[Top][All Lists]
[Date Prev][Date Next][Thread Prev][Thread Next][Date Index][Thread Index]
Re: [Pan-users] Sorting issues - example
From: |
Chris Petersen |
Subject: |
Re: [Pan-users] Sorting issues - example |
Date: |
12 Dec 2002 13:37:00 -0800 |
> It's damn near impossible to get perfect. With 200+ post series, reposts,
> half-finished series, renumbered and restarted series, headers beginning
> with 1-100 vs 001-100, series that stop and start on different days with
> different titling, people posting pars with headers that start with
> "oh, yeha, forgot da pras!", or, even better:
this kind of thing is a little extreme.. but basic stuff like grabbing
article counts wouldn't be hard. I can do it in perl with something
simple like (ok, so I used to write regex's for a living):
($seq, $tot) =
$line =~ /[\[\(\{][\s0]*(\d+?)[a-z_\-\s\/]+0*(\d+?)\s*[\]\)\}]/i;
It's just a matter of HOW smart you want to be when you extract things.

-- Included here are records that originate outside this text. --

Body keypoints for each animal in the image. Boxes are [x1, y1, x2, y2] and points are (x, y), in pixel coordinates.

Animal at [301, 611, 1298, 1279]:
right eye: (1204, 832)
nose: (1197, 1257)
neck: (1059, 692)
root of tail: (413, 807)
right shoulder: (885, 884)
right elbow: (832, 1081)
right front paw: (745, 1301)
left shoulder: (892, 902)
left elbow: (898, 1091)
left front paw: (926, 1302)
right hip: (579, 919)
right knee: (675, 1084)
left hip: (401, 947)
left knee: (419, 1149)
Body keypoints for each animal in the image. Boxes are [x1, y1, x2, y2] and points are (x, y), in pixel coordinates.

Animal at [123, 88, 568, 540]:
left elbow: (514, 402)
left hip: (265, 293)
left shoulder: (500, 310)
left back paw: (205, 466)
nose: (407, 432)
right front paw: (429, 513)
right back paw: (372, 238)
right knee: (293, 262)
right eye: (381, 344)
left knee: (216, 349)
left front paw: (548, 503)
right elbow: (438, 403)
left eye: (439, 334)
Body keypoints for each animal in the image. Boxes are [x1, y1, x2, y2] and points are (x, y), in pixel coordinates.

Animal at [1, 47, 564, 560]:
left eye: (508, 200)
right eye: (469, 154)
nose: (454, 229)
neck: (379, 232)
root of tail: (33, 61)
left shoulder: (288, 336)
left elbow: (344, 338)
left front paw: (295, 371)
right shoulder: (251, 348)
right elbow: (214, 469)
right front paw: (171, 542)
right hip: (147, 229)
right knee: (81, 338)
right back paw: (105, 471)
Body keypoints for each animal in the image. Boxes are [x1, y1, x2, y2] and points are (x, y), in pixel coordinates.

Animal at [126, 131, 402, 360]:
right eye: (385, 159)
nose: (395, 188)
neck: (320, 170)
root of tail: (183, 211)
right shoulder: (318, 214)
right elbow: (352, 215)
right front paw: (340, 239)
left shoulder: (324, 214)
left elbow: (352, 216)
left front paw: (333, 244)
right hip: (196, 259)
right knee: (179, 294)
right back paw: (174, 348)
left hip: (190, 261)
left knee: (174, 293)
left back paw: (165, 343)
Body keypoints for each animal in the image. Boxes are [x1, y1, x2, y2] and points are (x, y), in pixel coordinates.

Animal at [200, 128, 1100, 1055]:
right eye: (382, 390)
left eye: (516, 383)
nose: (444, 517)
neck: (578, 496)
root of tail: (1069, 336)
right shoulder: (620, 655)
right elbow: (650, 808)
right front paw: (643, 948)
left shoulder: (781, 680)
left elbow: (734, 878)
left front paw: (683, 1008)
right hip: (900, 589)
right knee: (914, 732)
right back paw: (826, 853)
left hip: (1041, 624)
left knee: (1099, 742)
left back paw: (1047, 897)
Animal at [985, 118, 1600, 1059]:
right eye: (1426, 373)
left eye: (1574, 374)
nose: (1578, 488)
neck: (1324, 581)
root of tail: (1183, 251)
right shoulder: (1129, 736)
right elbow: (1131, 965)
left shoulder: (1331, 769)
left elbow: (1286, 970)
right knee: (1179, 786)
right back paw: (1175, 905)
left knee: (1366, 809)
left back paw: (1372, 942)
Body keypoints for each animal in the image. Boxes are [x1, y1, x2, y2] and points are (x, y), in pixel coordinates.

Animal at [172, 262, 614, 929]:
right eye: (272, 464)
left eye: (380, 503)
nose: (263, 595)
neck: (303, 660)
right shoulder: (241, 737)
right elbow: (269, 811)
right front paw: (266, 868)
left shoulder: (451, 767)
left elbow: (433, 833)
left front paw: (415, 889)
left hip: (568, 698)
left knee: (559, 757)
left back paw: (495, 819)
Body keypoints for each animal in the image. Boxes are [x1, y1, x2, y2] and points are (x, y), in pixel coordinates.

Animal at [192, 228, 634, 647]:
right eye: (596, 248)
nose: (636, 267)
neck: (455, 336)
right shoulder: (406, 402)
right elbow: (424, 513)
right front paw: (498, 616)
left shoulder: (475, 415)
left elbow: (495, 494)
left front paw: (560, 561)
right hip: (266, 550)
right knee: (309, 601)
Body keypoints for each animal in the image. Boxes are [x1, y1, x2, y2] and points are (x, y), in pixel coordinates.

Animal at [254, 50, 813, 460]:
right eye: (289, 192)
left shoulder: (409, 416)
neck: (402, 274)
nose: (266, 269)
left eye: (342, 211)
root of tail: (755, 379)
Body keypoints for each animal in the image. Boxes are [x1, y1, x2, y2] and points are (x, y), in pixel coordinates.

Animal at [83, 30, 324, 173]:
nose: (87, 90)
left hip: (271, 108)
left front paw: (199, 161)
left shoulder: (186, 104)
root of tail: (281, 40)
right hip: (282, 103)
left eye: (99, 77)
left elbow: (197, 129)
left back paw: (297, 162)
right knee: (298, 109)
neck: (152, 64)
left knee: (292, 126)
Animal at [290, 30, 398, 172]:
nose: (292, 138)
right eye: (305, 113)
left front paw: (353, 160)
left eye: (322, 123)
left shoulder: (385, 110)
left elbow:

detecting par files is a bit overkill, but detecting sequence counts and
useful text should be doable. the problem is that it starts to
seriously bog down a machine when you want to do this kind of sorting on
100,000 articles.
I'd probably have started working on this sorting stuff on my own, but I
haven't touched C code in like 6 years, and I was just learning it back
then.
I'm more than happy to devise patterns if Charles or someone else wants
to put some effort into designing a regex-based sort routine, but that's
obviously up to them....
-Chris